Description of the task: Extract every line of text from the material and reproduce each one exactly as it appears.

[Collected data]
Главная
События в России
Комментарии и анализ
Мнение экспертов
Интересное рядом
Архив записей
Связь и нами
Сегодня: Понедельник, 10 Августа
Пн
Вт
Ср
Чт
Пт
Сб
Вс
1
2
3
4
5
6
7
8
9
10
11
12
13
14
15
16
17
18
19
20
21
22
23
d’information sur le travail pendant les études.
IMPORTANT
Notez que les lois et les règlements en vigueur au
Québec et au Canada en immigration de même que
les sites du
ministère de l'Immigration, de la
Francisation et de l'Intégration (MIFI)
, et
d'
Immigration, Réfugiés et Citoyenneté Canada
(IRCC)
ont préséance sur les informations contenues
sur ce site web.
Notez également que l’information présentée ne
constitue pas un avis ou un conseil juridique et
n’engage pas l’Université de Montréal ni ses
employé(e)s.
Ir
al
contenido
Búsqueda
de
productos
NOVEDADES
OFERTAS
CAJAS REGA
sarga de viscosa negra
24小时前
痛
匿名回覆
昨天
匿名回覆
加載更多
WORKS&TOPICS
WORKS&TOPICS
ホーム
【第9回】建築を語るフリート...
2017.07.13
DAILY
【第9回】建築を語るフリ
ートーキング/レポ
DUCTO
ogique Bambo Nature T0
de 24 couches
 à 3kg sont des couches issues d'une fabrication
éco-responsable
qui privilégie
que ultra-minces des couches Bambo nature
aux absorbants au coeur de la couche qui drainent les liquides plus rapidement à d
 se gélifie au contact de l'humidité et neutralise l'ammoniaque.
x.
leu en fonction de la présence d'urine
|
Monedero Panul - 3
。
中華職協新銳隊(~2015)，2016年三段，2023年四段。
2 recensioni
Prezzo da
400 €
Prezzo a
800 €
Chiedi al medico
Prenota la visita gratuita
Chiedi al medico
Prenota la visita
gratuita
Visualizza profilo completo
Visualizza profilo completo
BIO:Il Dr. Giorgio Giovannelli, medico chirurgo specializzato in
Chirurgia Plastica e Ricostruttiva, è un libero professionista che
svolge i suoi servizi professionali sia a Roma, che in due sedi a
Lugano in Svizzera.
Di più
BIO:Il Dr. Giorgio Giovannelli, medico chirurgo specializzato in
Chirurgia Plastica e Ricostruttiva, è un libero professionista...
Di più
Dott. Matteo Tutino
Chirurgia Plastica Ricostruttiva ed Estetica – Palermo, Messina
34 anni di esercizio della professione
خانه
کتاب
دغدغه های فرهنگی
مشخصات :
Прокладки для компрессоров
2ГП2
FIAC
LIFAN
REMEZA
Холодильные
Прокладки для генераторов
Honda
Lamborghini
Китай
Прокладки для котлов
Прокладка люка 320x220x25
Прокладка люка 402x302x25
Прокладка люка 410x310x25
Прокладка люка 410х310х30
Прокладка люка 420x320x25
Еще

Solution to this task:
Главная
События в России
Комментарии и анализ
Мнение экспертов
Интересное рядом
Архив записей
Связь и нами
Сегодня: Понедельник, 10 Августа
Пн
Вт
Ср
Чт
Пт
Сб
Вс
1
2
3
4
5
6
7
8
9
10
11
12
13
14
15
16
17
18
19
20
21
22
23
d’information sur le travail pendant les études.
IMPORTANT
Notez que les lois et les règlements en vigueur au
Québec et au Canada en immigration de même que
les sites du
ministère de l'Immigration, de la
Francisation et de l'Intégration (MIFI)
, et
d'
Immigration, Réfugiés et Citoyenneté Canada
(IRCC)
ont préséance sur les informations contenues
sur ce site web.
Notez également que l’information présentée ne
constitue pas un avis ou un conseil juridique et
n’engage pas l’Université de Montréal ni ses
employé(e)s.
Ir
al
contenido
Búsqueda
de
productos
NOVEDADES
OFERTAS
CAJAS REGA
sarga de viscosa negra
24小时前
痛
匿名回覆
昨天
匿名回覆
加載更多
WORKS&TOPICS
WORKS&TOPICS
ホーム
【第9回】建築を語るフリート...
2017.07.13
DAILY
【第9回】建築を語るフリ
ートーキング/レポ
DUCTO
ogique Bambo Nature T0
de 24 couches
 à 3kg sont des couches issues d'une fabrication
éco-responsable
qui privilégie
que ultra-minces des couches Bambo nature
aux absorbants au coeur de la couche qui drainent les liquides plus rapidement à d
 se gélifie au contact de l'humidité et neutralise l'ammoniaque.
x.
leu en fonction de la présence d'urine
|
Monedero Panul - 3
。
中華職協新銳隊(~2015)，2016年三段，2023年四段。
2 recensioni
Prezzo da
400 €
Prezzo a
800 €
Chiedi al medico
Prenota la visita gratuita
Chiedi al medico
Prenota la visita
gratuita
Visualizza profilo completo
Visualizza profilo completo
BIO:Il Dr. Giorgio Giovannelli, medico chirurgo specializzato in
Chirurgia Plastica e Ricostruttiva, è un libero professionista che
svolge i suoi servizi professionali sia a Roma, che in due sedi a
Lugano in Svizzera.
Di più
BIO:Il Dr. Giorgio Giovannelli, medico chirurgo specializzato in
Chirurgia Plastica e Ricostruttiva, è un libero professionista...
Di più
Dott. Matteo Tutino
Chirurgia Plastica Ricostruttiva ed Estetica – Palermo, Messina
34 anni di esercizio della professione
خانه
کتاب
دغدغه های فرهنگی
مشخصات :
Прокладки для компрессоров
2ГП2
FIAC
LIFAN
REMEZA
Холодильные
Прокладки для генераторов
Honda
Lamborghini
Китай
Прокладки для котлов
Прокладка люка 320x220x25
Прокладка люка 402x302x25
Прокладка люка 410x310x25
Прокладка люка 410х310х30
Прокладка люка 420x320x25
Еще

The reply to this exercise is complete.